Does your laptop run smoothly? Most laptops with 9750H CPUs run hot. It is what it is. You can use ThrottleStop to slow your CPU down if you really want to or need to. Intel rates their CPUs to run reliably at up to a peak core temperature of 100°C. There is probably no reason to slow your CPU down. It will slow down automatically if it ever gets this hot. Your screenshot shows that PROCHOT is set conservatively to 97°C so it is extra safe.


----------



## gQx (Nov 14, 2022)

SpeedingEchoes said:


> Alright, I spread a thin layer and my laptop seems to perform a bit better, for example it doesn't power throttle that much. Yet while playing Overwatch 2 some cores still reached 99 degrees celsius while the temps on other cores were around 85 degrees. I don't know if I am just bad at applying thermal paste or my Omen Laptop just isn't good with temps. Also EDP Other is still yellow under the ring tab. Should I just underclock the cpu? I don't want to ruin my laptop.


what paste did you use? I'm using core=-121.1, cache=-60.5, with undervolting and after 2.5 half day since applying "coolermaster mastergel maker" temps are still fine. 85 max with tsbench and with assassin's creed odyssey which is a cpu heavy game(adding log file). And I tried rocket league which is so responsive to undervolting than other my games and didn't make a problem.
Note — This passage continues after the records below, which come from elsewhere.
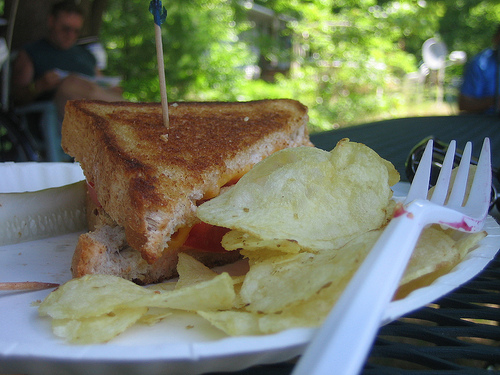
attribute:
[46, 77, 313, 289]
sandwich — toasted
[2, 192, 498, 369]
plate — paper, white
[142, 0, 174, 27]
frill — blue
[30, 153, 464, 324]
potato chips — yellow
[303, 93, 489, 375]
fork — plastic, white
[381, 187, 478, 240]
food — red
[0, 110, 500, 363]
table — iron, weaved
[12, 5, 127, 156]
man — reading, sitting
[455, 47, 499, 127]
shirt — blue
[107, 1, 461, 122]
foliage — green, big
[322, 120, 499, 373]
design — weaved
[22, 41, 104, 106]
shirt — green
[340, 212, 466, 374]
grate — metal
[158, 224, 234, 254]
sauce — red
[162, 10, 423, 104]
these — trees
I can download and try valorant if you like. you are using a flat solid surface right? on bed or on your lap airvents closes which can make temps go up unlimited till hit throttle  And they should categorize this thermal pastes for desktop/laptop since desk cpu s are not getting that hot usually, this paste didnt go bad so far like arctic did.
edit: I should mention I carefully bent heatsink to make it parallel to the cpu surface before applying paste and temp differences are lower than before maybe paste helped that too I can't be sure


----------



## gQx (Nov 18, 2022)

one week since applying paste and max cpu temp was 84 with tsbench and game benchmark


----------